The difficulty of evaluating complex interventions was also emphasised by the recent headlines about the Lancet paper on the results of the ESTEEM GP telephone triage trial which showed a significant increase in numbers of patient contacts when GPs (and, separately, nurses) triaged patients by phone (although there was no reported increase in cost, a fact that was not included in the headlines). After a run in period, this RCT studied the use of telephone triage against usual care, for a four week period.
However organisations that have been using telephone triage for some time, for whom it has become part of their overall standard operating system, report substantial savings. GP Access for example quotes a saving of at least 20%, with some GPs claiming up to 35%. Harry Longman, CEO of GP Access, and a seasoned campaigner for increased telephone triage, points out that the ESTEEM trial did not involve the all-important system change as it was a temporary testing of a single component. Also, whilst apparently statistically significant, it was a small trial compared to the wealth of evidence that GP Access has gathered. In summary he says:
The tragedy now is that selective headlines from a small scale study are seized upon by skeptics to deny that a system can work, when it hasn’t been tested. The paper quotes the need for system level implications, but doesn’t provide them.
There’s no doubt in this editor’s mind that if we are to succeed in delivering improved care at lower cost we will need to use technology appropriately, as for example demonstrated by this PWC video. Necessarily, successful use of technology almost always requires a significant change in the processes and in the approach & skills of the people involved and so is far more complex than just dropping telehealth, telecare – or GP telephone triage – into an existing system for a short time.

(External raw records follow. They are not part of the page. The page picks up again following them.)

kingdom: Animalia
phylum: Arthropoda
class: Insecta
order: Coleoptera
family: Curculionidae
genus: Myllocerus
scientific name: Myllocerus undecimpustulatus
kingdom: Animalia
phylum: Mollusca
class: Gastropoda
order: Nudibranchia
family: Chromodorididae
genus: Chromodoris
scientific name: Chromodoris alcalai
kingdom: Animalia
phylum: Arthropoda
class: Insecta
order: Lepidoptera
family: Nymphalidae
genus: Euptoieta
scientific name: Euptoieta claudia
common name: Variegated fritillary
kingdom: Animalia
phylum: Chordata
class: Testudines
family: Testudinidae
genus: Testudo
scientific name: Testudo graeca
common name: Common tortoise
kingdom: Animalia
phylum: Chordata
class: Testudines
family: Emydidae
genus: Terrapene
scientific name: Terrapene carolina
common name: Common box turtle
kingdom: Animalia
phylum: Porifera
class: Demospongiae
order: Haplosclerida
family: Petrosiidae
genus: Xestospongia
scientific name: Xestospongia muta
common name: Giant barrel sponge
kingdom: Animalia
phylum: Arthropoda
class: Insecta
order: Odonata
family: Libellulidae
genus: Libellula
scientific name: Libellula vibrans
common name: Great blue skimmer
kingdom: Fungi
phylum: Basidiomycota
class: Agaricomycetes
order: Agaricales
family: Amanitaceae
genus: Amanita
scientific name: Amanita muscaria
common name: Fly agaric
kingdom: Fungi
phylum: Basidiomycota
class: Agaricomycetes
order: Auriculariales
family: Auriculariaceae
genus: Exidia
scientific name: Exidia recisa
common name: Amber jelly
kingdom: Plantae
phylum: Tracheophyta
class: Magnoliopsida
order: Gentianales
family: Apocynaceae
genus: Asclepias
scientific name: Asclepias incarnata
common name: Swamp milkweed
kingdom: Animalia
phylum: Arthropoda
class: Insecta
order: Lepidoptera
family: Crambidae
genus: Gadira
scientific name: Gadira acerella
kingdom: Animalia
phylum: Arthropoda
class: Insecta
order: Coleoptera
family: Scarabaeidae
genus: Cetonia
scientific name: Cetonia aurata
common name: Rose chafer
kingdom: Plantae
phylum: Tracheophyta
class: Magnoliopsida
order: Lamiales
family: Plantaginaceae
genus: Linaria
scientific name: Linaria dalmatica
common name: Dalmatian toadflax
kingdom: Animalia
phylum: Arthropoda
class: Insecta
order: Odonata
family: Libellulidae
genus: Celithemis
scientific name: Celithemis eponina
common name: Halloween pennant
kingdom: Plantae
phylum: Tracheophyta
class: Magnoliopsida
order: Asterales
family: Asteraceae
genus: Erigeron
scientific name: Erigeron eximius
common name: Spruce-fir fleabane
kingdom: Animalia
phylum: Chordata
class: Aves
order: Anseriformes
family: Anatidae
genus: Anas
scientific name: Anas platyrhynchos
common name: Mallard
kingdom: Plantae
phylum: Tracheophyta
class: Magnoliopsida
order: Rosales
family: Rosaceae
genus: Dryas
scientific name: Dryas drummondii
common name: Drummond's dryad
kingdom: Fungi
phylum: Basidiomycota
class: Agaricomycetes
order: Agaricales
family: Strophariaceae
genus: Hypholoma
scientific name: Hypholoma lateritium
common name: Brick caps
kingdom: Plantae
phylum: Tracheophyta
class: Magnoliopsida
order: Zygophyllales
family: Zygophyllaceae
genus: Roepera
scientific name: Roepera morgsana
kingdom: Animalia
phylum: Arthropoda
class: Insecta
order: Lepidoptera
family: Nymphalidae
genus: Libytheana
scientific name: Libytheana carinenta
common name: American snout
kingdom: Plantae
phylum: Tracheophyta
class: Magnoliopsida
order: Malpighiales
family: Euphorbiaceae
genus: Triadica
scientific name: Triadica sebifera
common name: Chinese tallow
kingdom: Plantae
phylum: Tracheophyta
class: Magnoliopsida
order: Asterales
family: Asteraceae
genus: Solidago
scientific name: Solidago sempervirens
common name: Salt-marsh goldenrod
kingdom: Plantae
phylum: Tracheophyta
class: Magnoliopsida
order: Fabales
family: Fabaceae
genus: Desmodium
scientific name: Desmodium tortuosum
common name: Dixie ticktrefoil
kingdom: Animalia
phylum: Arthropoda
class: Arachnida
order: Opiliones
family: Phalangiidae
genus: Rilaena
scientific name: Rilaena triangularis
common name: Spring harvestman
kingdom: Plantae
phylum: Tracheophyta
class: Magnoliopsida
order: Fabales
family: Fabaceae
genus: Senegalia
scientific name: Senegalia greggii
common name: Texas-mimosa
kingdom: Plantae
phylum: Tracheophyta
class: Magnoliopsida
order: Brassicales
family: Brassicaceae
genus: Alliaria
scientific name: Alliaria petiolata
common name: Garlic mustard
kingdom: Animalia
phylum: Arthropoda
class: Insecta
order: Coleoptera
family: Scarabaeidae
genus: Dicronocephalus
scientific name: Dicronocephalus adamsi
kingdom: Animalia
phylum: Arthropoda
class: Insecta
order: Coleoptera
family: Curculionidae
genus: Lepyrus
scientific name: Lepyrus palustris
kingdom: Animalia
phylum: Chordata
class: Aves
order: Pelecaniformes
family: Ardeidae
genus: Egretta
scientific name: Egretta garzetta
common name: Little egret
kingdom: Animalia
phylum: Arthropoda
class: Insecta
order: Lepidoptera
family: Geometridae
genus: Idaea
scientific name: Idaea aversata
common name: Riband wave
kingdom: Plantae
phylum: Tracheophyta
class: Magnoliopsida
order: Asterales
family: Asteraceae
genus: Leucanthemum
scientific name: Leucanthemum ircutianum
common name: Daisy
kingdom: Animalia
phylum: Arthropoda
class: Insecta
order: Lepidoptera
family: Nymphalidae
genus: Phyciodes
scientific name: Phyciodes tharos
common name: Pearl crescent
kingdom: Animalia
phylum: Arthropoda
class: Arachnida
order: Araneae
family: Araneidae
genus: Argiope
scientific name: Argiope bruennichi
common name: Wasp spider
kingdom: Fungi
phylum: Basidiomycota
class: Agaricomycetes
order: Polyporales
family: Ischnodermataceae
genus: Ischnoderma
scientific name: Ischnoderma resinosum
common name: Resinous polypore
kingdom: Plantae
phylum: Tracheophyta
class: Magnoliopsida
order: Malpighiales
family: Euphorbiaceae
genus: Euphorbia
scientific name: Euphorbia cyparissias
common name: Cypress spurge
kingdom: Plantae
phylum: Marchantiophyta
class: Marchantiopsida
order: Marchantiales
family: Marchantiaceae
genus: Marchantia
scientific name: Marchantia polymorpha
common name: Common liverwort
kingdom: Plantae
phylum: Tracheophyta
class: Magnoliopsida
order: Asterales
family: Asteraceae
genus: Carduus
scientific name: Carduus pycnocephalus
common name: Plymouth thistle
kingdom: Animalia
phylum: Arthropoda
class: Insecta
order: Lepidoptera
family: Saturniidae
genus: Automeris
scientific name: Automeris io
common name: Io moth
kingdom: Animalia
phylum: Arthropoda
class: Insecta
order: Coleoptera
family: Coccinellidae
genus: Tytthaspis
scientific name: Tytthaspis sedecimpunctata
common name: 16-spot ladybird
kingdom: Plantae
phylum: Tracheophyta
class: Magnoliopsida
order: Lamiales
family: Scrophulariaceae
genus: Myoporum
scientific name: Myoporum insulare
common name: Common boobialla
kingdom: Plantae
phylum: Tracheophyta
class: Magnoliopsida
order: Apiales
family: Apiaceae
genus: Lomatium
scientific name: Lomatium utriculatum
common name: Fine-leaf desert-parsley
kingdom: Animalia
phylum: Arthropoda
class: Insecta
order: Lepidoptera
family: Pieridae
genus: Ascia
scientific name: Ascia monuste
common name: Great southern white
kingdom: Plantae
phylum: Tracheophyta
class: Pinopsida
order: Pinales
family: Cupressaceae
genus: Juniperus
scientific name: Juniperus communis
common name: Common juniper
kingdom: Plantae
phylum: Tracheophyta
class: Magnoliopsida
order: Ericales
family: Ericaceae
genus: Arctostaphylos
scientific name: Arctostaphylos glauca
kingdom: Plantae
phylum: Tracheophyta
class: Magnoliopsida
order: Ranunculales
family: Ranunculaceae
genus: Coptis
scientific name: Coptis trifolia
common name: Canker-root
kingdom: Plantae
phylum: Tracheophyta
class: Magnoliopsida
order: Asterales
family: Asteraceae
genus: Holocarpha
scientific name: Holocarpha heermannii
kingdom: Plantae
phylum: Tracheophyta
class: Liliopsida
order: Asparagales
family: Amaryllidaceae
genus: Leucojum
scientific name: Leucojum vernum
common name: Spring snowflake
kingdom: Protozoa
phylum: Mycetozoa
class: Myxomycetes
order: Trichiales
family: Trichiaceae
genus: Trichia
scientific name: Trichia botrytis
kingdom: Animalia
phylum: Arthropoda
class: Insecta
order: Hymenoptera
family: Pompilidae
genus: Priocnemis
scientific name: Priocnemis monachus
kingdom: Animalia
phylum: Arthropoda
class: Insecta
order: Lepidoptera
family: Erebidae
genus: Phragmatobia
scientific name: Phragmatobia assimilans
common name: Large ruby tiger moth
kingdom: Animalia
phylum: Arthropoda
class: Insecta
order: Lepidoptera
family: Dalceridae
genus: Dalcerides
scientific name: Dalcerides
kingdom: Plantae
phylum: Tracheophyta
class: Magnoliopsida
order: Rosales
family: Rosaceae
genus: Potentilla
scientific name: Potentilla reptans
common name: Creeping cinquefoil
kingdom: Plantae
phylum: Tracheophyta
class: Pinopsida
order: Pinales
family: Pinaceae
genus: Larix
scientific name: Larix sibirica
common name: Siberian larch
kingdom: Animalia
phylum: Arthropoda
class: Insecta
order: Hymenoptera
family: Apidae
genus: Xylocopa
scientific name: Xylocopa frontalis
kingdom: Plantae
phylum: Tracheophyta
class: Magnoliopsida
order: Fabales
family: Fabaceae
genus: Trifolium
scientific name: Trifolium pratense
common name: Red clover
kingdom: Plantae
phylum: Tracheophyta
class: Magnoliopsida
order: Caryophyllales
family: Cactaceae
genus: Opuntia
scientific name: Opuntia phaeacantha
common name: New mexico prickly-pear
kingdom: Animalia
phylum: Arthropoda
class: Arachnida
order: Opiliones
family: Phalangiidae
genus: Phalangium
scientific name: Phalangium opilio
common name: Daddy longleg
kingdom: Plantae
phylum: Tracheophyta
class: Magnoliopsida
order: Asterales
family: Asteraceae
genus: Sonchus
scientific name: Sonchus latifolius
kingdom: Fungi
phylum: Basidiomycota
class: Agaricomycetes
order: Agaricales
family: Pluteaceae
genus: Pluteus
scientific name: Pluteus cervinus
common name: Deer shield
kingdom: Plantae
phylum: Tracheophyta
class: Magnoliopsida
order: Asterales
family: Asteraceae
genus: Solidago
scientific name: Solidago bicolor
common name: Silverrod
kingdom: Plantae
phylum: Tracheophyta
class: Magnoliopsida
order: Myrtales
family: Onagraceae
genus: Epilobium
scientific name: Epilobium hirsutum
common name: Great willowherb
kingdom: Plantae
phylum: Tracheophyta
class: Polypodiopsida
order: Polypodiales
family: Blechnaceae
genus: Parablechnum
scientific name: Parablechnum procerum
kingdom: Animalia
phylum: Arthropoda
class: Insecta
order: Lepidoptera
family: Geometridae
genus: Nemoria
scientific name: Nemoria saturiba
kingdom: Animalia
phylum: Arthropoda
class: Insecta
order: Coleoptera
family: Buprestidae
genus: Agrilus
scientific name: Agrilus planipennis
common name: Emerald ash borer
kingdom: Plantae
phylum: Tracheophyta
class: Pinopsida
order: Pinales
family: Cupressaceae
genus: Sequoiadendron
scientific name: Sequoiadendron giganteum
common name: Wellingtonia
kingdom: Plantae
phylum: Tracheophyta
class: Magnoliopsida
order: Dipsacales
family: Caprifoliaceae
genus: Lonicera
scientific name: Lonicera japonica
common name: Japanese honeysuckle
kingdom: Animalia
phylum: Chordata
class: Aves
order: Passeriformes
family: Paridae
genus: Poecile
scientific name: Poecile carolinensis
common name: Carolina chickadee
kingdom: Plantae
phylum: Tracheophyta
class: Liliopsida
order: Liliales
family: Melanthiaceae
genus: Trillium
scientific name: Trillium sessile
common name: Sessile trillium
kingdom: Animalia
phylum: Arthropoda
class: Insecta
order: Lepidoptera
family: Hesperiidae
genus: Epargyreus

Understandably funders and users want proof of these benefits though before making major policy changes and financial commitments. In order to prove those benefits we will therefore have to find a better way of evaluating these interventions.
Harry Longman
Thanks Charles and profoundly agree with what you are saying. As it happens, I’ve just read the wonderful “Blackett’s War” by Stefan Budiansky. It tells how Patrick Blackett and others who became the Operational Research group during WW2 helped the armed forces be far more effective. They didn’t develop new weapons or technologies (radar was key but already in the pipeline). They enabled ten times more effective use of existing technology by understanding scientifically how to use it. They achieved very little, apart from winning the battle against U-boats and turning the tide of the war.